What is the Immune system?
The immune system is your body’s number one defence mechanism and protects you from various types of disease-causing bacteria and viruses. It is a complex fighting system which uses your circulation and lymphatic system to transport elements around your body. Your immune system and your health are directly related. The stronger your immune system is, the more protection you will have against colds, viruses and other illnesses.
A weak immune system can cause;
- More frequent colds and infections
- Slower wound healing
- Anaemia (low iron levels in your bloodstream)
- Fatigue and lethargy
White blood cells are activated when your immune system is weakened. There are two types of white blood cells: Phagocytes and lymphocytes. Phagocytes move through your body getting rid of foreign organisms (pathogens). Lymphocytes get information from the Phagocytes to help it develop the right antibodies to fight the pathogen effectively. In this way, they work as a team.
Various factors can make your immune system weaker and make you more susceptible to disease. You may be surprised to learn that many common daily habits can harm your immune system! Being sedentary is one of the main habits that can impact your immune system especially as you age.

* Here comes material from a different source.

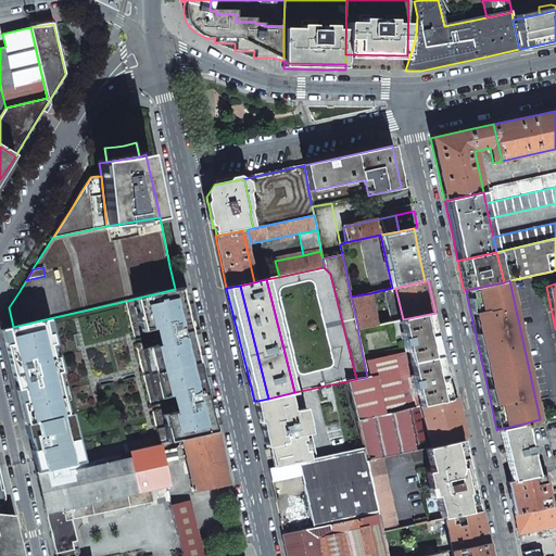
[(40,320),(13,327),(3,329),(14,375),(38,471),(73,464),(129,452),(161,445),(182,440),(216,432),(181,287),(175,289),(139,298),(127,301),(40,320)]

Given the current times we are living in, it is important to understand what immunity is and how you can improve it. The good news is that there are a few simple things we can do to help improve your immune system. These include your diet, sleep and exercise.
Immunity and exercise
The term ‘physical activity’ (walking or doing housework) should not be confused with exercise. Exercise is defined by being planned, structured and repetitive in nature to maintain or improve certain aspects of physical fitness.
There is a myth that exercise can reduce your immune function but much of the research today suggests the opposite. The reduction in immune function is only relevant in prolonged vigorous exercise in endurance athletes.
Much of the research data on exercise and disease shows that regular structured exercise can reduce the risk of contractable diseases such as viruses and bacterial infections. It also has a significant effect on chronic diseases in older age including cancer and inflammatory conditions. This research also suggests that from 1-2 hours following exercise our immune function is indeed heightened and over time frequent daily exercise enhances rather than suppresses your immune system.
Pilates is a popular form of daily exercise to both to improve fitness and restore health for people of all ages. Pilates is a non-impact and safe form of exercise which uses your body as a whole.
It may also improve circulation and lymphatic drainage due to the muscle pump action and gravity assistance. When the calf muscles work, they help to pump fluid back up to the heart through both the blood vessels and lymphatic system. With common Pilates exercise such as single-leg stretch you are doing this with the leg up above the heart so gravity will also assist in this process which in turn will assist the function of the immune system.
How much, how often and how long?
In Pilates, like with other forms of exercise it is recommended to perform at least three 30-minute sessions per week to see or feel the benefit, classes are usually an hour which is even better! To quote Joseph Pilates “in 10 sessions you will feel better, in 20 you will look better and in 30 you will have a whole new body”. If you are doing 2-3 then results may take longer to achieve compared to doing something every day.
- Making Pilates part of your daily routine will not only improve your health and movement but will boost your immune system.
- The beauty of this type of exercise is it can be performed anywhere, Online, in a chair, standing and lying down And at any time, at work or in the Pilates clinic.
- All you need is a small space big enough to stretch out head to toes. Ideally a Pilates mat or a clean floor! Cushions and tins are also great props!